SK Hynix Inc., Icheon 17336, Korea.
Nanoscale. 2022 Feb 10;14(6):2177-2185. doi: 10.1039/d1nr06525d.
Recently, ferroelectric tunnel junctions (FTJs) have gained extensive attention as possible candidates for emerging memory and synaptic devices for neuromorphic computing. However, the working principles of FTJs remain controversial despite the importance of understanding them. In this study, we demonstrate a comprehensive and accurate analysis of the working principles of a metal-ferroelectric-dielectric-semiconductor stacked FTJ using low-frequency noise (LFN) spectroscopy. In contrast to resistive random access memory, the 1/ noise of the FTJ in the low-resistance state (LRS) is approximately two orders of magnitude larger than that in the high-resistance state (HRS), indicating that the conduction mechanism in each state differs significantly. Furthermore, the factors determining the conduction of the FTJ in each state are revealed through a systematic investigation under various conditions, such as varying the electrical bias, temperature, and bias stress. In addition, we propose an efficient method to decrease the LFN of the FTJ in both the LRS and HRS using high-pressure forming gas annealing.
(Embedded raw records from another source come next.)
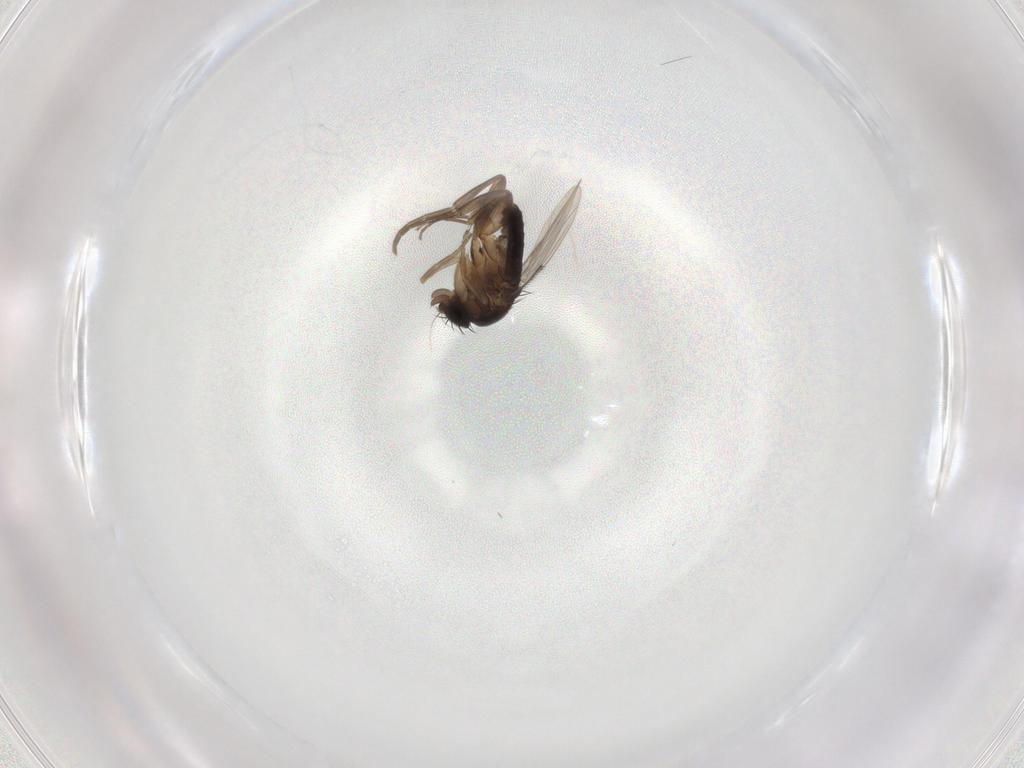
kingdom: Animalia
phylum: Arthropoda
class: Insecta
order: Diptera
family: Phoridae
最近,铁电隧道结(FTJs)作为新兴的用于神经形态计算的存储器和突触器件的潜在候选者受到了广泛关注。然而,尽管理解铁电隧道结的工作原理很重要,但其工作原理仍存在争议。在本研究中,我们使用低频噪声(LFN)光谱对金属-铁电体-电介质-半导体堆叠的铁电隧道结的工作原理进行了全面而准确的分析。与电阻式随机存取存储器不同,铁电隧道结在低电阻状态(LRS)下的1/噪声比在高电阻状态(HRS)下大约大两个数量级,这表明每种状态下的传导机制有显著差异。此外,通过在各种条件下进行系统研究,如改变电偏压、温度和偏压应力,揭示了决定铁电隧道结在每种状态下传导的因素。此外,我们提出了一种使用高压形成气体退火来降低铁电隧道结在低电阻状态和高电阻状态下低频噪声的有效方法。